DOMANDE DI STUDIO:
**a)** Rispondi alle domande in base alla cronaca di Italia-Ucraina.
(i) Chi ha segnato al 5’?
(ii) Chi era l’arbitro?
(iii) Quale squadra ritrova l’Italia in semifinale?
**b)** Indica se ogni affermazione concorda con la cronaca di Italia-Ucraina. Rispondi sì o no e cita le parole che lo stabiliscono.
(i) L’Italia è scesa in campo con il modulo 4-4-2.
(ii) Toni ha segnato di testa su un cross di Totti.
(iii) Nesta ha giocato in difesa.

ITALIA – UCRAINA 3-0

ITALIA-UCRAINA 3 – 0

ITALIA (4-4-1-1): Buffon; Zambrotta, Cannavaro, Barzagli, Grosso; Perrotta, Pirlo (67’ Barone), Gattuso (76’ Zaccardo), Camoranesi (67’ Oddo); Totti; Toni. Ct: Lippi

UCRAINA (4-4-2): Shovkovskyi; Nesmachnyi, Sviderskyi (19’ Vorobey), Rusol (45’ Vashchuk), Gusev; Husin, Shelayev, Tymoschuk, Kalinichenko; Milevskiy (71’ Belik ),Schevchenko. Ct: Blokhin ARBITRO: De Bleeckere MARCATORI: 5’ Zambrotta, 58’ e 68’ Toni

AMMONITI: Sviderskyi, Kalinichenko, Milevskiy AMBURGO. La strada finora è stata in discesa, ma adesso comincia la salita. L’Italia è arrivata a due passi dal sogno. Fra gli azzurri e il titolo mondiale ci sono la Germania ed, eventualmente, un’altra titolata compagine che Cannavaro e compagni dovranno dimostrare di meritare eliminando i padroni di casa. La Germania non sarà il Brasile ma non è neanche l’Ucraina, squadra contro la quale è bastata un’Italia ordinata, determinata e cinica per archiviare la pratica in meno di un’ora. Il risultato non è stato conquistato attraverso un gioco spettacolare, ma le scelte iniziali (sensate, non sensazionali) di Marcello Lippi hanno agevolato il compito agli azzurri. Pur priva di Nesta e Materazzi, la difesa si è confermata la migliore del mondiale, con Buffon, Cannavaro e Zambrotta stratosferici. Quest’ultimo ha pescato il jolly dopo pochi minuti, e con un tiro dalla distanza ha gonfiato la rete rendendo più agevole il compito ai compagni. Anche il centrocampo ha girato meglio. E’ bastato dirottare Camoranesi lungo l’out sinistro mantenendo Pirlo davanti alla difesa e affidando all’indistruttibile Gattuso il compito più ingrato, quello di prendersi i calcioni degli ucraini. Perrotta, che a destra si è sentito piuttosto sacrificato, ha comunque fatto il suo, supportando in maniera adeguata Totti, da solo alle spalle di Toni. E’ stato il bomber principe del campionato italiano a firmare la seconda e la terza rete, non prima che Buffon, in apertura di ripresa, mettesse la firma su un paio di prodigiosi interventi utili a salvare il risultato e a prolungare la sua striscia di imbattibilità. (un solo gol subito, peraltro su autorete). Poi è toccato al bomber sbloccarsi alla sua maniera: Toni ha rotto il ghiaccio e chiuso la partita in dieci minuti. Prima ha deviato di testa in rete un cross perfetto di Totti; poi ha depositato in rete un assist di Zambrotta, lasciando all’avversario le recriminazioni per una traversa e per qualche altro intervento del miglior portiere del mondo. L’italia vola in semifinale e ritrova la Germania. Il destino ha rimesso l’uno di fronte all’altra due Nazionali che incontrandosi hanno scritto pagine di storia importante. C’è ancora spazio per un altro capitolo, forse il più atteso. L’appuntamento è per martedì.

Voci archiviate del dataset:
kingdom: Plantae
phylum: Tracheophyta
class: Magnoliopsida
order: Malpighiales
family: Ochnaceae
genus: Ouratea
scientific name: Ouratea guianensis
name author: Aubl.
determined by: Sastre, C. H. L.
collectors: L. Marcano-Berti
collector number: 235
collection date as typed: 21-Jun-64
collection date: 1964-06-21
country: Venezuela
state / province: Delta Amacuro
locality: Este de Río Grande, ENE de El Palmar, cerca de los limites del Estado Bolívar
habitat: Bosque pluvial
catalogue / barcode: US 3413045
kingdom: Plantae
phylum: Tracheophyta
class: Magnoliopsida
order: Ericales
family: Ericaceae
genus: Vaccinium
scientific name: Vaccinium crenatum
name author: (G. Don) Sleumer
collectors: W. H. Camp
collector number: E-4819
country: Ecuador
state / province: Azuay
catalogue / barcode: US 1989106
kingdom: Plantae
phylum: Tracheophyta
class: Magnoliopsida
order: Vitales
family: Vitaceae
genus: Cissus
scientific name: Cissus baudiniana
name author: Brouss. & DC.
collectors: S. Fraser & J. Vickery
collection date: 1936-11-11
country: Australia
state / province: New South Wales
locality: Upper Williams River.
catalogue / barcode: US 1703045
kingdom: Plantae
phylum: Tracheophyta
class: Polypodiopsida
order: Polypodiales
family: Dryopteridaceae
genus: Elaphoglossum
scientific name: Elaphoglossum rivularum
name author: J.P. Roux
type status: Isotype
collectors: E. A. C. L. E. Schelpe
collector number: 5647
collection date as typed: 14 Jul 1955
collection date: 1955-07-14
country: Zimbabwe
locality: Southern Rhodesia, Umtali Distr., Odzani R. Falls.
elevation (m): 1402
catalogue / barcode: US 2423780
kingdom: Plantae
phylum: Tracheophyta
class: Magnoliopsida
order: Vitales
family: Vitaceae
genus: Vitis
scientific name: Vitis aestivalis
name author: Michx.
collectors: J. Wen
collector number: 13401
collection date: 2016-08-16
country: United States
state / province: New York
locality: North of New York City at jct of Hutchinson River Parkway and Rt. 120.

SOLUZIONI DELL'ESERCIZIO:
**a)**
(i) Zambrotta.
(ii) De Bleeckere.
(iii) La Germania.

**b)**
(i) No: "ITALIA (4-4-1-1)".
(ii) Sì: "Prima ha deviato di testa in rete un cross perfetto di Totti".
(iii) No: "Pur priva di Nesta e Materazzi".